びわ湖ホールのドン・キホーテは、2日目のキャストが細かいところまで演出の設定をよくこなしていましたね。(その分、この演出プランの弱いところも見えた気がする。2日目を逃したのは、皆さんのお目当てだったのであろう若手演出家さんをどう評価するか、という点でも、肝心なことを見逃したことになるのかも。)

東京から日帰りで来て初日だけ見て帰った方々には、それ見たことか、と思うわけだが、ここは礼儀正しく「惜しいことをしましたね」とだけ言っておく。世の中はあなたたちの都合で動いているわけではない、ということを忘れると、ジャーナリズムは腐りますね。

世の中をあなたたちの都合にあわせて動かす、というのが無理であることもほぼ明らかになりつつあるわけですから、そろそろ目を覚まさないとね。

(大フィル500回定期も2日目のほうがいい出来でしたが、これは、あらかじめ関係者が打ち合わせて、NHKは2日目を収録したらしい。雑な取材しかしない有象無象と丁寧に取材する人たちの「格差」が露わになりつつあるようです。
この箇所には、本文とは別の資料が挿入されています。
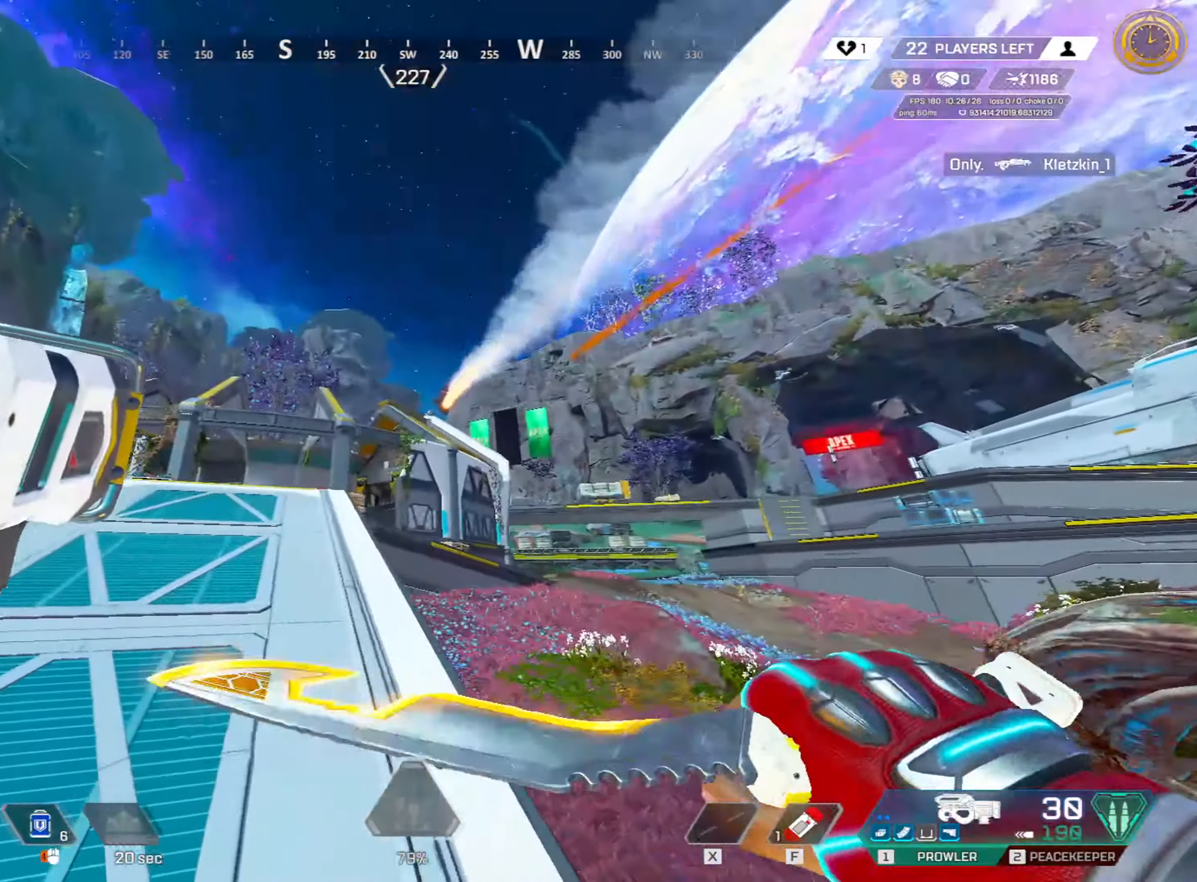
{"keys": ["shift", "w"], "mouse": [], "events": []}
)

しかし、少し前までは海外取材とか音盤レビューとかを主にやっていた人たちがにわかに「地方」へ繰り出す東京の音楽ジャーナリズムの人事異動は、いったい何が原因なのでしょう?

「地方」の日帰りだったら辛うじて足は出ない(海外取材より赤字が少ない)から、喜んでやらせてください、みたいなことになっているのだろうか。
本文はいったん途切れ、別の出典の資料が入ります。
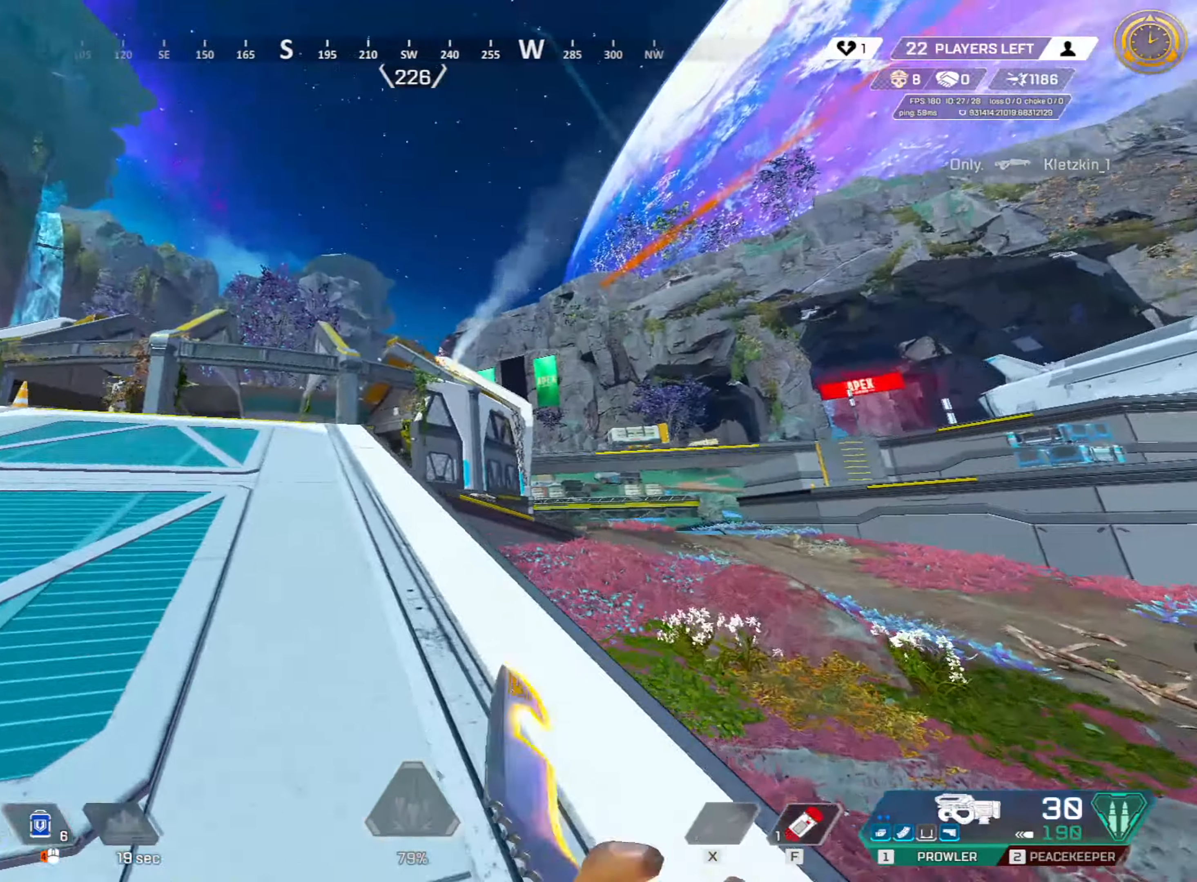
{"keys": ["shift", "w"], "mouse": [], "events": []}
江戸時代末期に上方の人形浄瑠璃が苦境に陥った時期に人形遣いや太夫が「地方」に拡散して、それで各地に人形芝居やからくり人形が伝わっている、という事情があるらしい。

それは、いかにもありそうな世の移ろいではあるけれど、東京で仕事にあぶれた人たちを、雑誌の編集部がみずから差配して「地方」に派遣する、というのは、何なんですかね。そんなものを押しつけられた「地方」も迷惑だろう。

既に経済の主流では死語になりつつあるゼロ年代の言い方をすれば、東京の音楽ジャーナリズムは、いま、「下流志向」だったりするのでしょうか? 書かれた内容のみならず、産業構造・不景気への陥り方までもが時代遅れであるとしたら、これは相当情けない。